Memnuniyet anketinde baktık, yüzde 67 ile kendi kapsamındaki belediyelerde en yüksek memnuniyet oranında ikinci sırada. Ve şehir ondan razı, bütün anketler gösteriyor ki bir dahaki sefer Abdurrahman Tutdere, Türkiye rekoruyla bir daha kazanacak Adıyaman'ı.
"Siz birbirinin gözüne bakamayan, kuyusunu kazanların partisisiniz!"
Adıyaman'ın gözünün içine bakarak söylüyorum; Ekrem Başkan'ın da, Abdurrahman Başkan'ın da sonuna kadar arkasındayız. Namusumuz kadar kefiliz onlara. Ama bugün bir cenaze vardı. O cenazede Cumhurbaşkanı'nın oğluyla, Cumhurbaşkanı'nın şimdi yurtdışında kendisini Türkiye Cumhuriyeti'ni temsil etmekle görevlendirdiği büyükelçi, zamanın 'bakara makaracı' bakanı, cenazede bile birbirinin yüzüne bakmıyorlar. Siz birbirinin gözüne bakamayan, kuyusunu kazanların partisisiniz! Şunu söyleyeyim. Bir iletişim başkanı vardı. Erdoğan'ı kızdırmış. Anadolu Ajansı elinizde TRT elinizde, devlet elinde ama 19 Mart'a adamlar darbe diyor ben yolsuzluk diyorum vatandaşın yüzde 25'i Erdoğan'a inanıyor. 75'i Özgür Özel'e. Şimdi onun yerine geçmek için RTÜK Başkanı neler yaptı bütün Ankara biliyor. Cadı kazanı gibi birbirlerinin kuyusunu kazıyorlar. Bir yandan tutsak olmasına rağmen Türkiye'nin geleceğini planlayan İmamoğlu, bir yanda birbirinin kuyusunu kazan tükenmiş AK Parti iktidarı var!
Bir şehrin belediye başkanının ayağına kelepçe takıp onu o şehirde evde tutmak, belediye gelmesine, sokağı gezmesine, hizmet etmesine engel olunması tam bir akıl tutulması!
"Adıyaman'da söz verilen konutların yüzde 42'si sadece teslim edilmiş"
Bak Murat Kurum. Erdoğan 650 bin konut sözü verdi, geçen gün 250 bininci konut teslimi diye söyledin. Sözün yüzde 38'i tutulmuş. Adıyaman'da söz verilen konutların yüzde 42'si sadece teslim edilmiş. Konutu veriyorsun ama örneğin Gölbaşı'nda sordum, 450 konut teslim etmiş, 150'si geçmiş oturuyor, 300'ü oturmuyor. Çünkü henüz eksikler var. Bir yandan da kira yardımı kesiliyor, aidat başlıyor. Her şeye rağmen 'verdim' dedikleri bile Adıyaman'da yüzde 42. 'Bir yılda herkes evine girecek' diye oy alanlar 1 yılın değil, 2,5 yılın sonunda 100 depremzedenin 60'ını hâlâ konteynerde tutuyorlar, halen daha gurbette tutuyorlar.

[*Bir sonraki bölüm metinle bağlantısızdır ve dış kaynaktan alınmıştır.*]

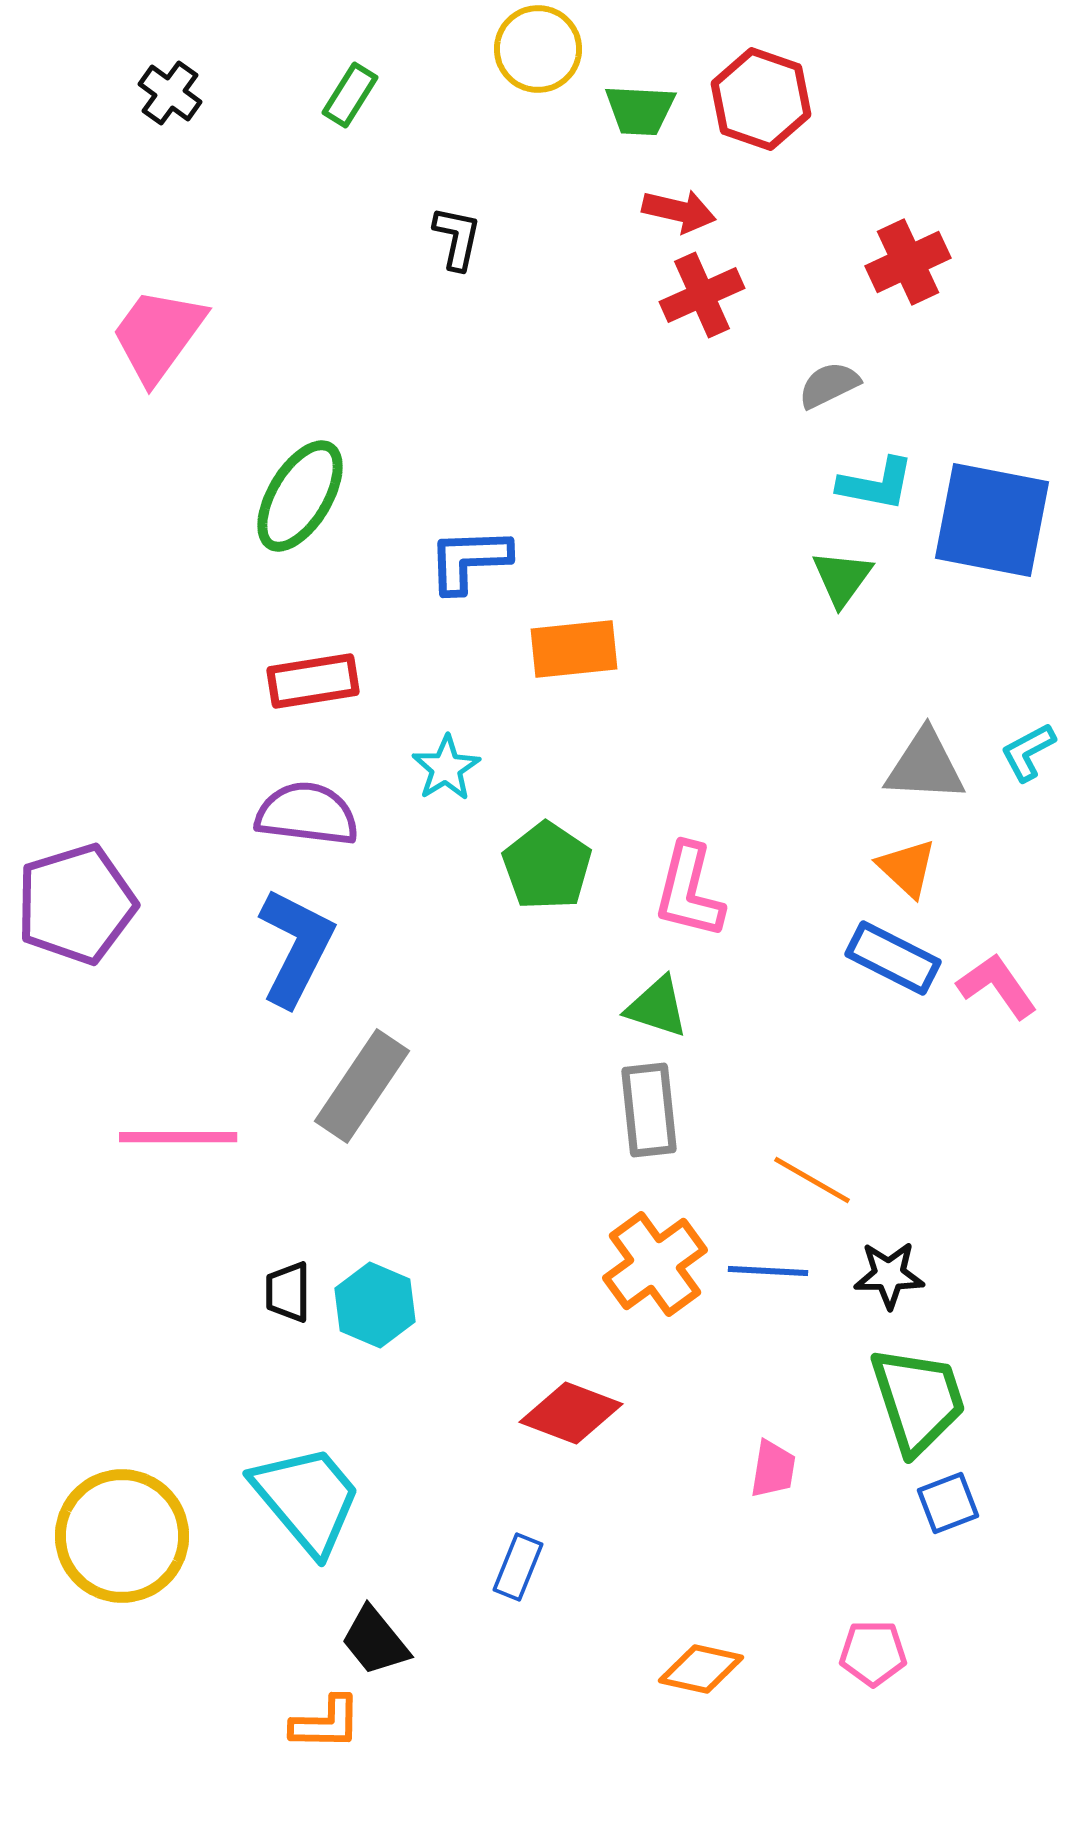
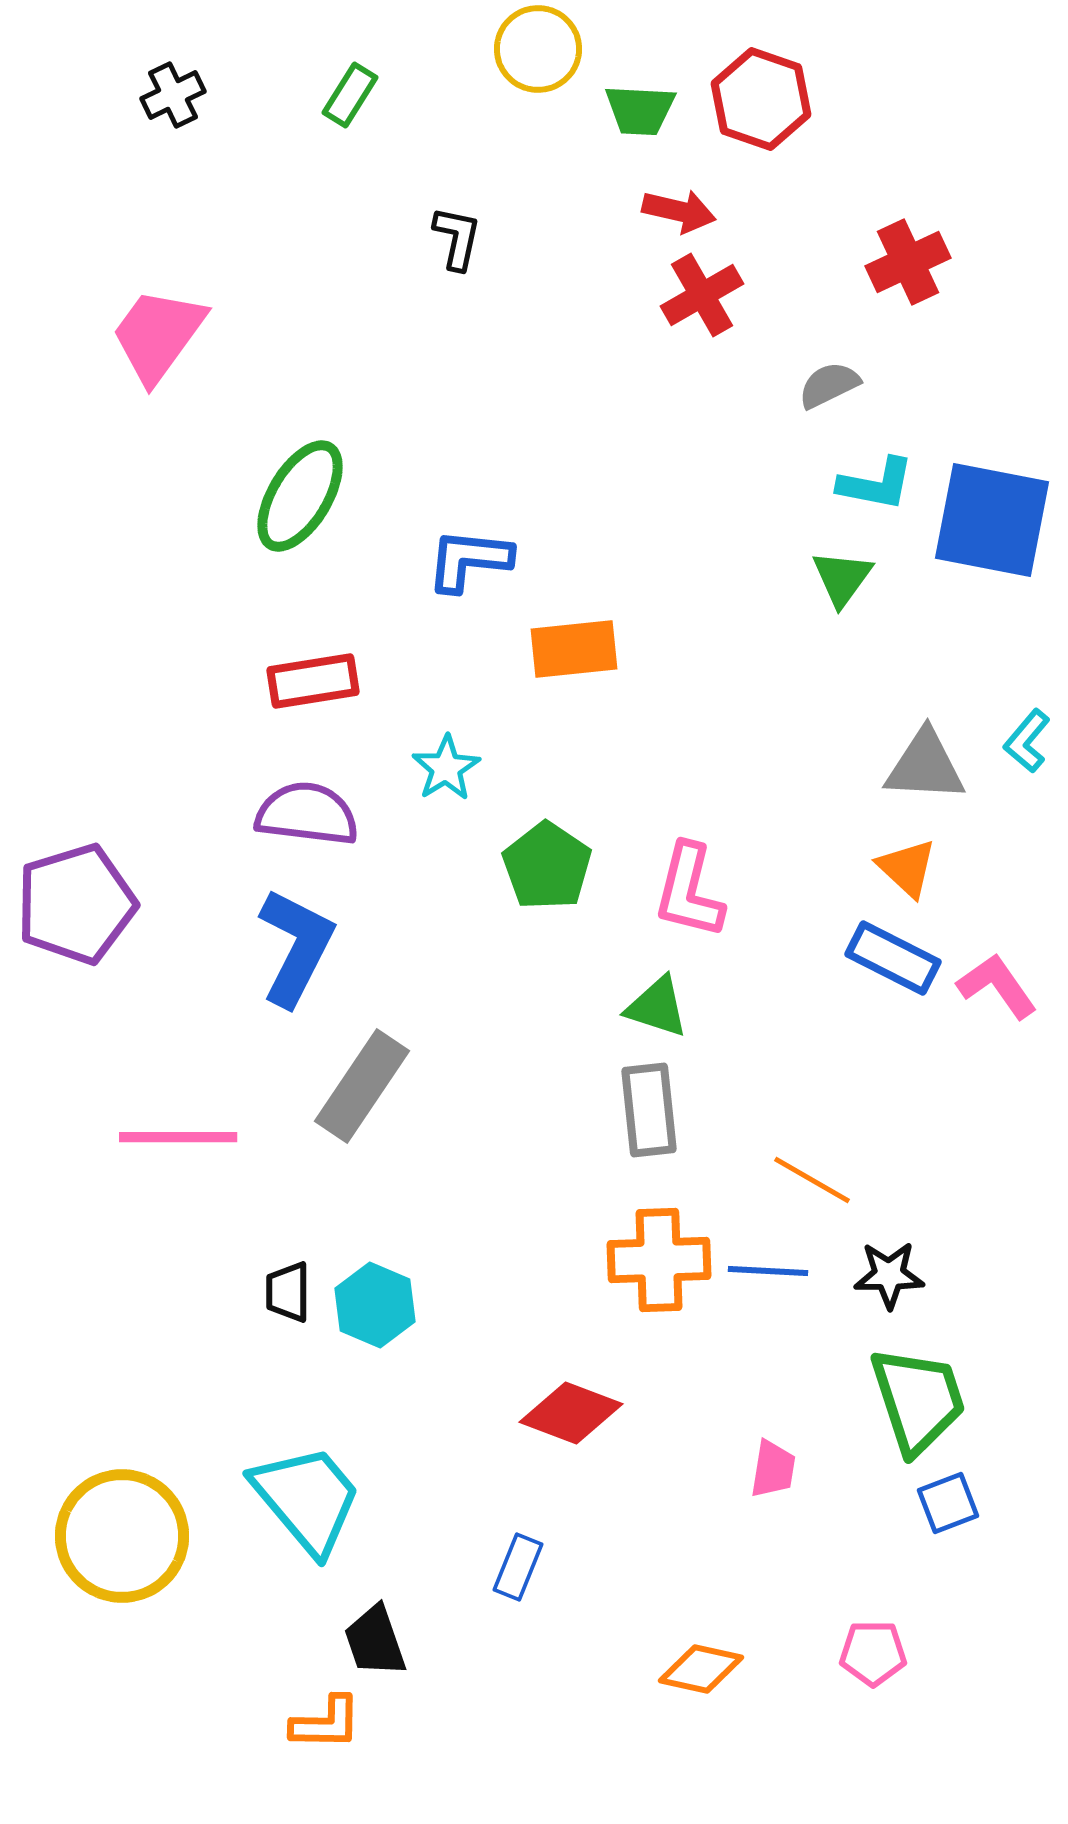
black cross at (170, 93): moved 3 px right, 2 px down; rotated 28 degrees clockwise
red cross at (702, 295): rotated 6 degrees counterclockwise
blue L-shape at (469, 560): rotated 8 degrees clockwise
cyan L-shape at (1028, 752): moved 1 px left, 11 px up; rotated 22 degrees counterclockwise
orange cross at (655, 1264): moved 4 px right, 4 px up; rotated 34 degrees clockwise
black trapezoid at (375, 1641): rotated 20 degrees clockwise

"Terör biterse, barış olursa, kardeşlik olursa kaçırmakta olduğumuz treni yakalayabiliriz"
Dün sayın Erdoğan çıktı, güya tarihi bir konuşma yaptı, tarihi bir gaflet yaptığını gösterdi. Yine ayrımcılık... Düne kadar DEM, DEM'liler, DEM'e selam verenler teröristi; şimdi 'Biz, MHP, DEM anlaştık, birlikte yol yürüyeceğiz' diyor. DEM Parti'nin kurumsal kimliğine bütün saygımla, CHP'nin Kürtler ile ilişki kurmak için ve Kürtler için iyisini istemek için DEM Partisi'ne ihtiyacı yok. DEM Parti'nin de Türkler ile ilişki kurmak için CHP'ye ihtiyacı yok. Ama Kürtlerin de bir arada olmak ve geleceği kurmak için birbirine ihtiyacı var, birbirimize ihtiyacımız var.

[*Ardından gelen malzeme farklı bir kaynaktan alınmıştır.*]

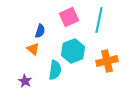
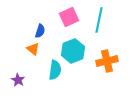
purple star: moved 7 px left, 1 px up
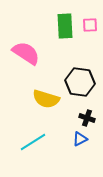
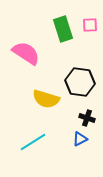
green rectangle: moved 2 px left, 3 px down; rotated 15 degrees counterclockwise
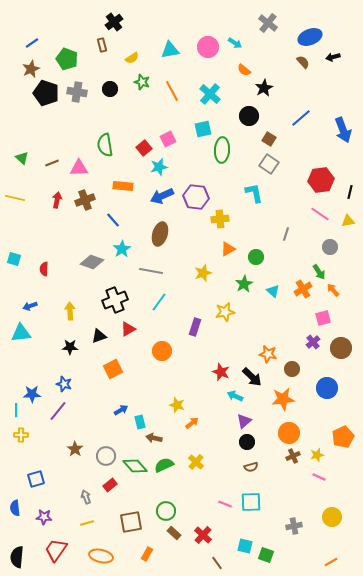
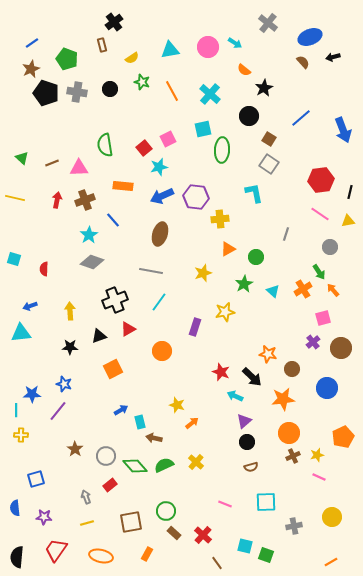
cyan star at (122, 249): moved 33 px left, 14 px up
cyan square at (251, 502): moved 15 px right
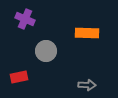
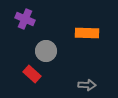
red rectangle: moved 13 px right, 3 px up; rotated 54 degrees clockwise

Terör biterse, barış olursa, kardeşlik olursa kaçırmakta olduğumuz treni yakalayabiliriz. 21. yüzyılın ikinci çeyreğinde Avrupa'nın bir parçası, Avrupa Birliği'nin tam üyesi olabiliriz. CHP, hem kalkınmak için, hem ülkenin gelişmesi için, doğru dış politika için, bir daha savaşlar olmaması için kimseyi ayırmadan, ötekileştirmeden, canı gönülden barışı istiyor, kardeşliği istiyor, omuz omuza bu ülkeyi kalkındırmak istiyoruz.
"İş de bulacağız aş da vereceğiz, yasaksız zengin bir Türkiye'yi hep birlikte kuracağız"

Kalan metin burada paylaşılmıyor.